Grâce à la péridurale, les contractions continuaient à faire leur travail au niveau du col (difficilement car j’étais allongée) mais la douleur avait disparu. J’étais très mal à l’aise car je ne pouvais même pas bouger et j’avais la bouche très sèche à cause de l’oxygène. Le gynéco allait et venait, tout comme un grand nombre de personnes présentes dans la salle alors qu’elles n’avaient aucun rôle dans notre histoire.
Une fois que le col a été complètement dilaté, il fallait maintenant le faire sortir ce Bébé. Ils m’ont fait mettre les pieds dans les étriers et ils m’ont dit de bien écouter les ordres consignes qu’ils allaient me donner. Ils m’ont demandé de pousser et même si j’avais l’impression de donner le meilleur de moi, avec la péridurale je ne sentais absolument rien de ce qu’il se passait en dessous de mon nombril. Il a fallu s’y prendre à plusieurs reprises, me taire pendant que la sage-femme appuyait sur mon ventre avec son bras, les entendre râler car je ne m’y prenais pas correctement et voir le gynéco préparer la ventouse qui allait servir à sortir notre Bébé. Ils ne me l'ont pas donnée tout de suite, j'ai pu la voir lorsqu'ils l'emportaient pour lui faire les soins "habituels" et j'ai pu l'entendre pleurer longtemps pendant que le gynéco s'occupait de réparer tout ce qu'il avait réussi à abîmer en sortant mon bébé.

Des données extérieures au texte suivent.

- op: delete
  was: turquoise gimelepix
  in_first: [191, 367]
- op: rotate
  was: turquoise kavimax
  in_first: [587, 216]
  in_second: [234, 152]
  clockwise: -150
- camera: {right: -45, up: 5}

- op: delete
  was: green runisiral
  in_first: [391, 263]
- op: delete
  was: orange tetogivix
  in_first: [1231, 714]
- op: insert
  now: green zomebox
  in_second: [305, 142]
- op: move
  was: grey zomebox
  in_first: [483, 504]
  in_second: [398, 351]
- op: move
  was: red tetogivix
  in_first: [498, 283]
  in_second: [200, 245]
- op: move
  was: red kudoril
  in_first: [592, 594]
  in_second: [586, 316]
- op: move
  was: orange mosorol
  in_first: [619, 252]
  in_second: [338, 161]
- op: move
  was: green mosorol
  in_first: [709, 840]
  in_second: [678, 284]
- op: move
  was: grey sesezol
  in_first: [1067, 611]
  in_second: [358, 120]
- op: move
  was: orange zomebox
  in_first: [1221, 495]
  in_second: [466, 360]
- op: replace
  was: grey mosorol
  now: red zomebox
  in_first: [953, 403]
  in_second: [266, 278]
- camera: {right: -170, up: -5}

En fait c’est bien cela. Ils ont sorti mon Bébé, c’est peut-être ça que j’ai eu le plus de mal à accepter, je voulais le faire naître ce Bébé et non pas que l’on me l’arrache de cette façon. De plus, je suis persuadée que tout cela a eu des conséquentes sur les premières semaines de vie de notre enfant. Un Bébé au sommeil très agité, des pleurs difficiles à calmer, un besoin constant d’être rassuré.

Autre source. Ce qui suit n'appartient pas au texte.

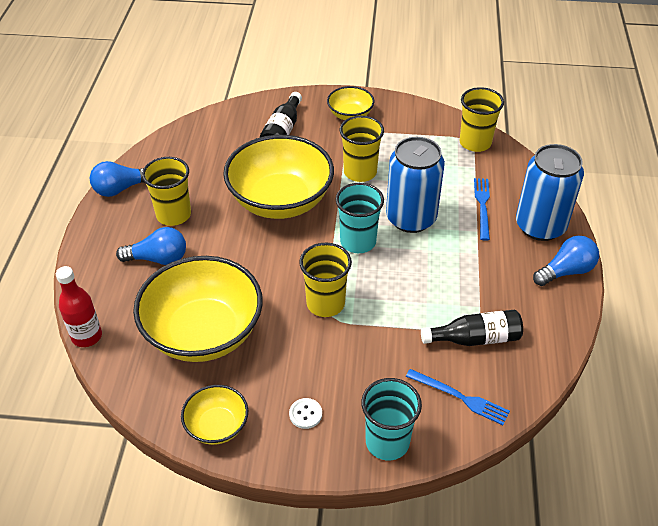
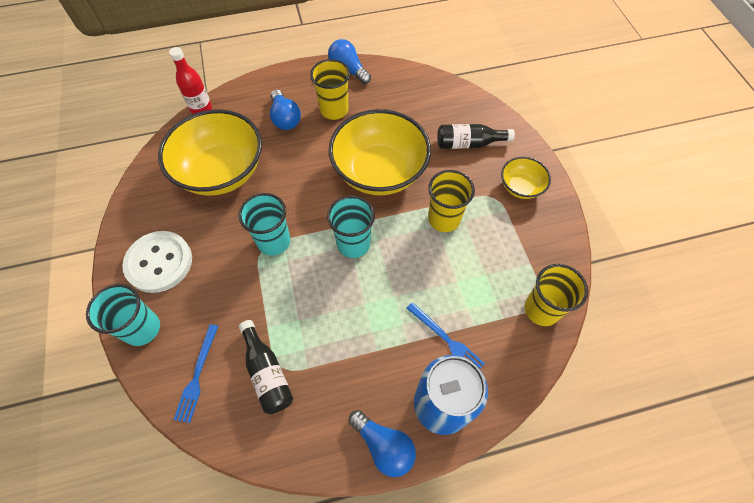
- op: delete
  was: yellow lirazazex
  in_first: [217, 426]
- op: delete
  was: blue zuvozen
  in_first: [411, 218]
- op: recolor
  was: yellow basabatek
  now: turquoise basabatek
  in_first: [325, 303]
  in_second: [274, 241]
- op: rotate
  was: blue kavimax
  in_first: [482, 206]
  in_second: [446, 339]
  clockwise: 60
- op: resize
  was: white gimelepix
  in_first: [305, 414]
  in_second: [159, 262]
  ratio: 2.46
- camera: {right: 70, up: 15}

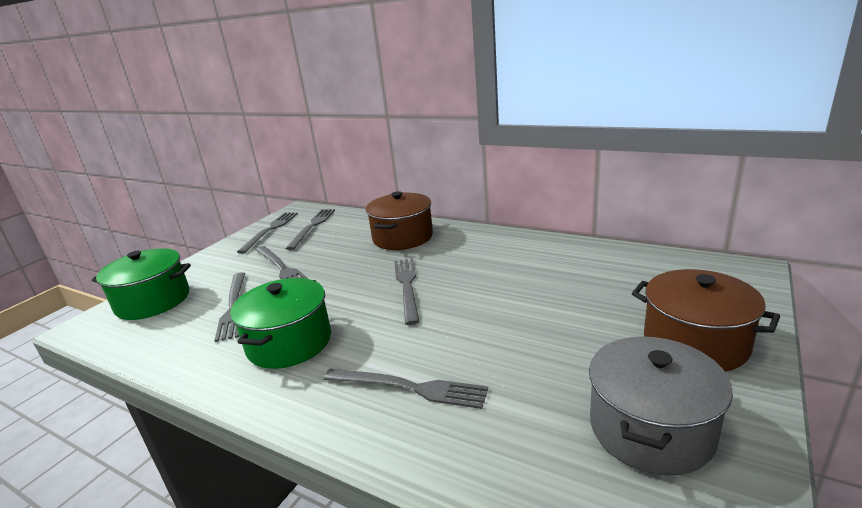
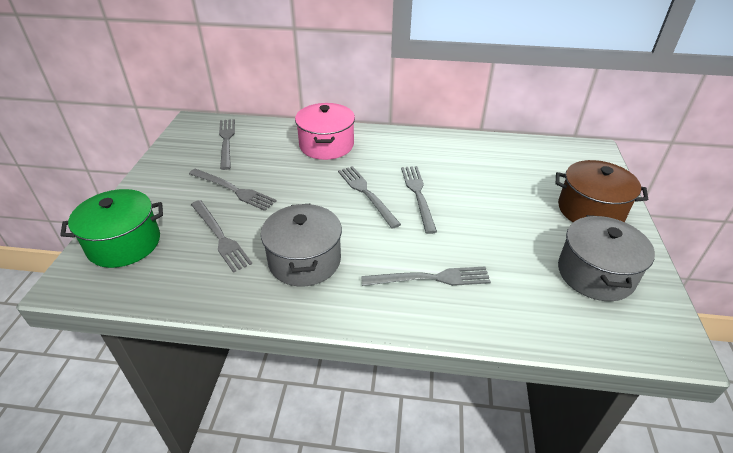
- op: move
  was: grey kavimax
  in_first: [270, 230]
  in_second: [418, 195]
- op: recolor
  was: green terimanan
  now: grey terimanan
  in_first: [289, 342]
  in_second: [304, 260]
- op: recolor
  was: brown terimanan
  now: pink terimanan
  in_first: [402, 237]
  in_second: [326, 145]
- camera: {right: -25, up: 15}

Alors oui, j’ai eu de la chance car cela ne s’est pas soldé par une césarienne, oui j’ai eu de la chance car notre Bébé est né sans aucun problème particulier et oui je sais que l’on fini toujours par oublier. Ou pas… Près de trois ans ont passé et je me souviens parfaitement de cette douleur, de cet état de faiblesse lié à l’hémorragie qui a suivi la naissance de notre Princesse, de ces larmes que l’on verse lorsque l’on revient sur terre après ce voyage si intense qui a commencé neuf mois auparavant.
J’avais pourtant confiance en mon corps, lui qui avait su remplir son rôle à la perfection depuis le début de cette grande aventure. Je regrette maintenant de ne pas avoir su l’écouter et le respecter davantage. Cette expérience m’a évidemment rendue plus forte, je pose ces mots aujourd’hui avec suffisamment de recul car j’ai eu la chance de vivre une seconde grossesse et un second accouchement qui a su me réconcilier avec mon corps et avec le suivi médical. Ce sera certainement l’objet d’un autre texte, d’autres mots pour une autre histoire...
Ce billet est ma contribution aux Vendredis Intellos de La Famille Déjantée et je tenais à vous faire partager le dossier Pour un accouchement respecté sur le site Psychologies.com qui aborde l'évolution des pratiques vers une naissance moins médicalisée afin de redonner aux mères l'impression d'avoir vécu une expérience unique.